As if the plot decisions weren’t bad enough, it’s worth noting that the film is borderline homophobic, portraying the gay culture of the 80s with every stereotype about LGBT people imaginable. Mercury’s gradual acceptance of his sexuality is littered with truck stop meetings, leather clad sex bars, and even sexual harassment on his own part. The film even seems to blame Mercury’s sexuality as the force that drives the band apart, fueling his drug use and opening him to manipulation from his gay manager Paul Prenter (Allen Leech, Downton Abbey). It’s an outdated at best, offensive at worst exploration that takes advantage of the lack of details due to his close guarding of his personal life, then slut-shames Mercury and entire communities of people. It allows Queen to remove themselves from any blame surrounding the band’s troubles, instead diverting the drama to the so-called flamboyance and ego of gay Freddie Mercury. Maybe there’s some truth to Mercury’s arrogance, but seemingly blaming that self-centered nature on his identity as a gay man only makes the rest of the band look prejudiced and petty.
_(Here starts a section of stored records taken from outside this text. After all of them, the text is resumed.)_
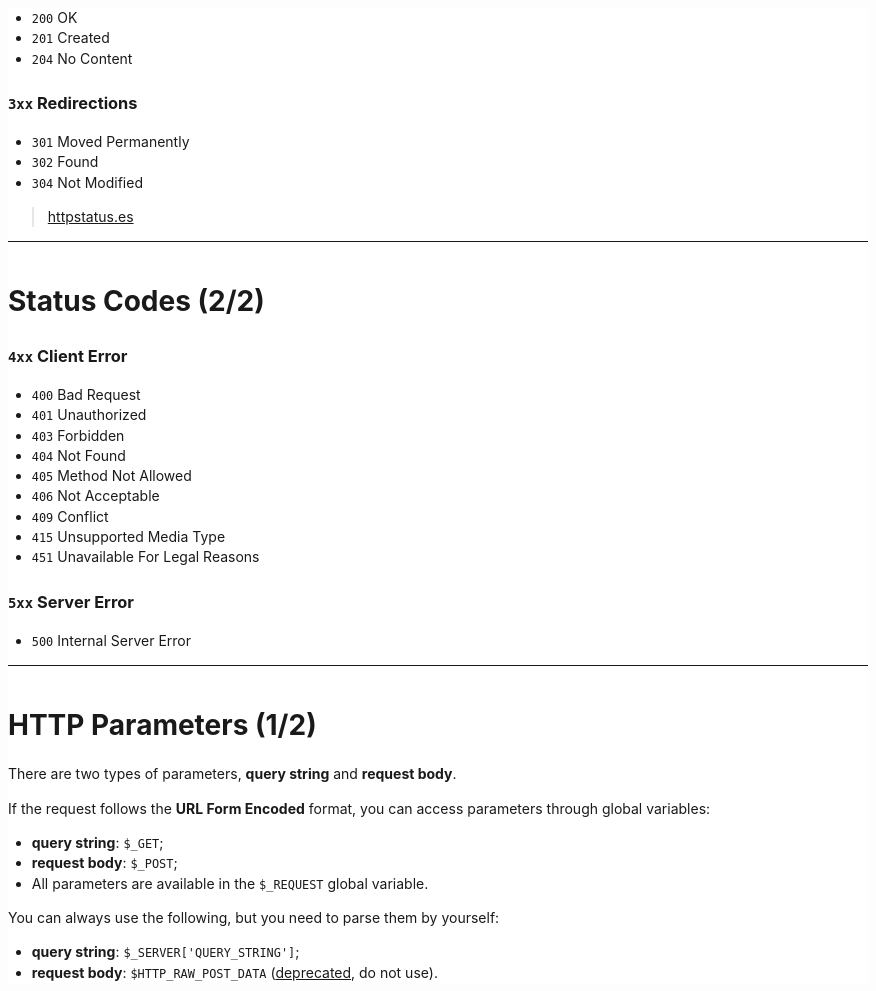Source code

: * `200` OK
* `201` Created
* `204` No Content

### `3xx` Redirections

* `301` Moved Permanently
* `302` Found
* `304` Not Modified

> [httpstatus.es](http://httpstatus.es/)

---

# Status Codes (2/2)

### `4xx` Client Error

* `400` Bad Request
* `401` Unauthorized
* `403` Forbidden
* `404` Not Found
* `405` Method Not Allowed
* `406` Not Acceptable
* `409` Conflict
* `415` Unsupported Media Type
* `451` Unavailable For Legal Reasons

### `5xx` Server Error

* `500` Internal Server Error

---

# HTTP Parameters (1/2)

There are two types of parameters, **query string** and **request body**.

If the request follows the **URL Form Encoded** format, you can access
parameters through global variables:

* **query string**: `$_GET`;
* **request body**: `$_POST`;
* All parameters are available in the `$_REQUEST` global variable.

You can always use the following, but you need to parse them by yourself:

* **query string**: `$_SERVER['QUERY_STRING']`;
* **request body**: `$HTTP_RAW_POST_DATA`
  ([deprecated](https://github.com/php/php-src/blob/8648f76bac2f78391a1539253f21d62f53d83022/NEWS#L19-L22),
  do not use).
Nobody was asking for an exposé when this film was announced. Music biopics don’t have to be warts-and-all takedowns of the legacies of the musicians they depict. However, they do have a responsibility to strive for honesty. Bohemian Rhapsody is a film that pays no mind to the truth. To it, and Queen themselves, the legend is better than reality, no matter how ugly that legend may be. This rendition of their focus-group approved appropriation of Freddie Mercury'‘s life has all the good intentions of a snake oil salesman, the artistry of a Queen-themed slot machine. This isn’t a film, it’s a commercial that reduces the legacy of a man and turns him into a glitzed-up greeting card in the process. Those he trusted are to blame.